Los coordinadores científicos del proyecto no tienen dudas. “El único modo de conocer bien los restos es estudiarlos y para hacerlo hay que sacarlos”, resume Manzi. “Es posible extraer los huesos sin destruirlos, si no nos arriesgamos a pasar otros 20 años sin que la comunidad científica pueda estudiar estos restos y, peor aún, la cueva podría quedar cerrada por movimientos de tierra y los perderíamos para siempre”, expone Caramelli. La opción de convertir el yacimiento en un museo es imposible, dada su inaccesibilidad, por eso quieren sacar parte de los huesos y exhibirlos en un centro especializado en la misma Altamura.

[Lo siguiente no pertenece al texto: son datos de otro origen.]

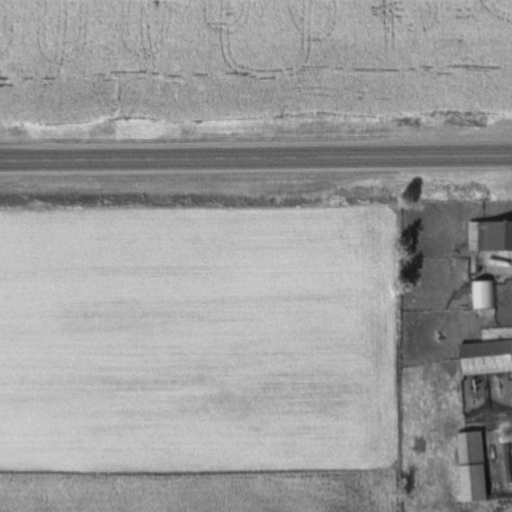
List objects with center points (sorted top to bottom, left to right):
road: (256, 159)
building: (490, 235)
building: (485, 294)
building: (486, 357)
building: (472, 467)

Manzi y Caramelli ya tienen un plan detallado para estudiar el estado de conservación y microclima de la cueva y después extraer parte de los fósiles, siempre con el permiso de las autoridades locales y de la región de Puglia. No será antes de un año y quizás se tarden dos o más, pero es viable, dice Manzi. Al fin y al cabo, señala, el trabajo no es tan difícil como el que ya se ha hecho en Sudáfrica para rescatar a Little Foot, un fósil engastado en roca más dura que hace apenas unas semanas puso patas arriba el árbol genealógico de todos los humanos.